Contrast the difficulty of performing the above interaction using a
position-sensitive device with the ease of doing so using one which senses
motion. If a thumb-wheel or a treadmill-like device was used, the moment
that the transducer is connected to the parameter it can be used to "push"
the value up or "pull" it down. Furthermore, the same transducer can be
used to simultaneously change the value of a group of parameters, all of
whose instantaneous values are different.
The example is not isolated. In fact, just as strong an argument could be made for adopting a model based on a vertical structure as the horizontal ones which we have discussed. Models based on interaction techniques such as those described in Martin (1973) and Foley, Wallace and Chan (1981) are examples. With them, the primary gestalt is the transaction, or interaction. The user model is described in terms of the set and style of the interactions which take place over time. Syntactic, lexical and pragmatic questions become sub-issues.
Neither the horizontal or vertical view is "correct". The point is that both must be kept in mind during the design process. A major challenge is to adapt our models so that this is done in a well structured way. That we still have problems in doing so can be seen in Moran's taxonomy. Much of the difficulty in understanding the model is due to problems in his approach in integrating vertically oriented concepts (the interaction level) into an otherwise horizontal structure.
In spite of such difficulties, both views must be considered. This is
an important cautionary bell to ring given the current trend towards delegating
personal responsibilities according to horizontal stratification. The design
of a system's data-base, for example, has a very strong effect on the semantics
of the interactions that can be supported. If the computing environment
is selected by one person, the data-base managed by another, the semantics
or functional capability by another, and the "user interface" by yet another,
there is in inherent danger that the decisions of one will adversely affect
another. This is not to say that such an organizational structure cannot
work. It is just imperative that we be aware of the pitfalls so that they
can be avoided. Decisions made at all levels affect one another and all
decisions potentially have an effect on the user model.

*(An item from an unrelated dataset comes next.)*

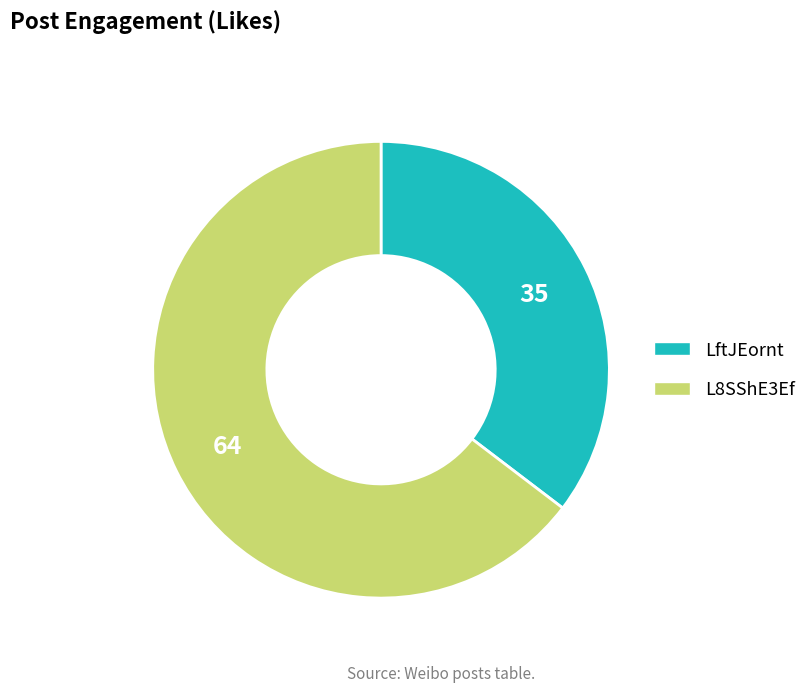

Combined, do LftJEornt and L8SShE3Ef account for over 50%?

Yes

The work reported has made some contribution towards an understanding of the effect of issues which we have called pragmatics. It is, however, a very small step. While there is a great deal of work still to be done right at the device level, perhaps the biggest challenge is to develop a better understanding of the interplay among the different levels in the strata of a system. When we have developed a methodology which allows us to determine the gesture that best suits the expression of a particular concept, then we will be able to build the user interfaces which today are only a dream.